Linda X has chronic obstructive pulmonary disease and gets out of breath when walking and her knee is very painful. She rarely leaves the house.
Well, the knee at the moment. I’m in bed now, I haven’t got dressed. The pain in my knee is bad, and that depressed you a bit, because I haven’t been out for well - that’ll be two years March.
Has it been that long?
[Laughs]
Oh.
I just get out of breath now and then. Yeah, but otherwise I can struggle on, no, I’m alright.
Well, the knee gets in the way because I can’t walk properly so I do get out of puff, so I do get out of breath, yeah.
Otherwise, no.

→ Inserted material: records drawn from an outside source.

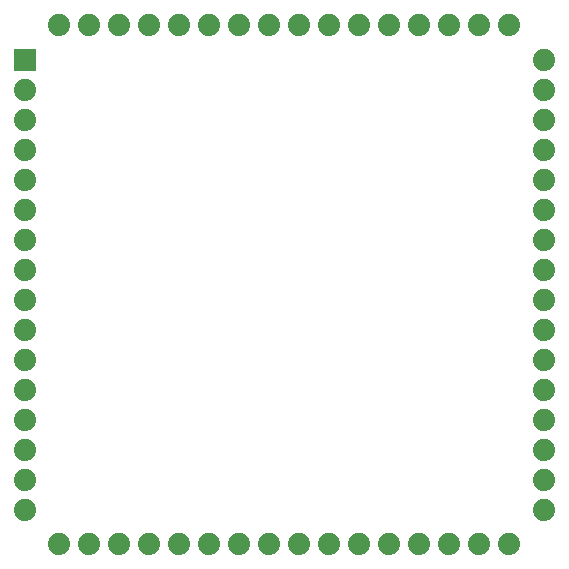
<source format=gbl>
G75*
%MOIN*%
%OFA0B0*%
%FSLAX25Y25*%
%IPPOS*%
%LPD*%
%AMOC8*
5,1,8,0,0,1.08239X$1,22.5*
%
%ADD10R,0.07400X0.07400*%
%ADD11C,0.07400*%
D10*
X0006906Y0168520D03*
D11*
X0006906Y0018520D03*
X0006906Y0028520D03*
X0006906Y0038520D03*
X0006906Y0048520D03*
X0006906Y0058520D03*
X0006906Y0068520D03*
X0006906Y0078520D03*
X0006906Y0088520D03*
X0006906Y0098520D03*
X0006906Y0108520D03*
X0006906Y0118520D03*
X0006906Y0128520D03*
X0006906Y0138520D03*
X0006906Y0148520D03*
X0006906Y0158520D03*
X0018520Y0180134D03*
X0028520Y0180134D03*
X0038520Y0180134D03*
X0048520Y0180134D03*
X0058520Y0180134D03*
X0068520Y0180134D03*
X0078520Y0180134D03*
X0088520Y0180134D03*
X0098520Y0180134D03*
X0108520Y0180134D03*
X0118520Y0180134D03*
X0128520Y0180134D03*
X0138520Y0180134D03*
X0148520Y0180134D03*
X0158520Y0180134D03*
X0168520Y0180134D03*
X0180134Y0168520D03*
X0180134Y0158520D03*
X0180134Y0148520D03*
X0180134Y0138520D03*
X0180134Y0128520D03*
X0180134Y0118520D03*
X0180134Y0108520D03*
X0180134Y0098520D03*
X0180134Y0088520D03*
X0180134Y0078520D03*
X0180134Y0068520D03*
X0180134Y0058520D03*
X0180134Y0048520D03*
X0180134Y0038520D03*
X0180134Y0028520D03*
X0180134Y0018520D03*
X0168520Y0006906D03*
X0158520Y0006906D03*
X0148520Y0006906D03*
X0138520Y0006906D03*
X0128520Y0006906D03*
X0118520Y0006906D03*
X0108520Y0006906D03*
X0098520Y0006906D03*
X0088520Y0006906D03*
X0078520Y0006906D03*
X0068520Y0006906D03*
X0058520Y0006906D03*
X0048520Y0006906D03*
X0038520Y0006906D03*
X0028520Y0006906D03*
X0018520Y0006906D03*
M02*

</source>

I’m, we live in a mobile home, it’s not going upstairs or anything so half the time I’m laid, I’m in bed and I get up and we’ve got a recliner so I can put my leg up then.
So, it’s, yeah, and I can’t sit really on a chair because it just, at the back of the knee it’s just so, so painful, I just have to elevate my leg all the time, yeah.
Linda X, who had COPD, had never had an operation before and she was worried that lying flat would make it harder to breathe.
Linda X, who had COPD, had never had an operation before and she was worried that lying flat would make it harder to breathe.
[Sigh] well it’s more the COPD, if, if I have to go for this operation, oh, please don’t lay me flat [laughs]. That, that worries me very much and I’m a bit scared because I’ve never had an operation before.
So, it’s more or less just, just my breathing I think, and I’m just frightened because at the moment you can’t have anybody with you.
Yeah, at my age, I’m a bit scared. Yeah. I’d be on my own and I have not sort of had an operation in that sense. I had a D&C donkey’s years ago. It was a different thing altogether.
You know, and that’s the only time, except having the girls, yeah. I think that might be it. And if I have to lay flat, but I keep being told you’ll get an epidural. Because of your breathing, because you have COPD.